WASHINGTON – Despite all, it would appear that most American still have common sense. This is what I get by reading an interesting WSJ piece by William Galston (America’s Challenge: Growth That Works for All, September 10, 2014).
We want growth
According to recent studies and polls quoted by Galston, it would appear that a sizable majority of Americans (59%) would prefer a candidate who stresses economic growth, as opposed to another who focuses on fairness issues. Even more interesting, a huge majority (80%) would vote for candidate who would push economic growth instead of emphasizing income inequality.
Now, this is interesting, because these findings, (assuming that they do reflect a national mood), are completely counterintuitive.
Indeed, we know (and we are constantly reminded by the liberal media) about the growing income inequality in America. Yes, it is true that very few people already at the very top are getting most of the additional wealth produced. The rest are lucky if their income stagnates. Millions have been pushed down.

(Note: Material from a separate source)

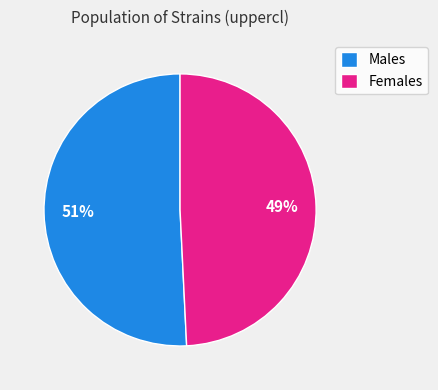

To the nearest percent, what is the average slice percentage?

50%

Hence the prevailing political rhetoric that focuses on this “income inequality” crisis. Many suggest that the only remedy for this “injustice” is to redistribute income via taxation, while adding more funds to welfare programs supporting the poor.
Well, despite all this, it would appear that most Americans, deep down, do not buy “income redistribution” as the magic solution for their problems.
It would appear that most Americans believe that we need policies that will foster more growth.
All in all, it is certainly true that growth without fairness creates problems. But it is also true that insisting on fairness without making sure that we have growth is even worse.
It seems that most Americans get this. Receiving a larger slice of a shrinking pie is not such a good deal.
But we also need fairness
That said, as Galston points out at the end of his WSJ piece: “Economic growth that benefits everyone is the most important challenge we face, and the American people know it. Will our leaders respond?”
Yes, the perfect mix is to have new leaders who understand that growth is the basic precondition; but who also strongly believe in fairness.
If too many people perceive that some already at the top get “too much” because the system is rigged, they will lose confidence in the basic assumption that the American economy rewards all people who work hard, and they will stop being enthusiastic players. If this happens, we all lose.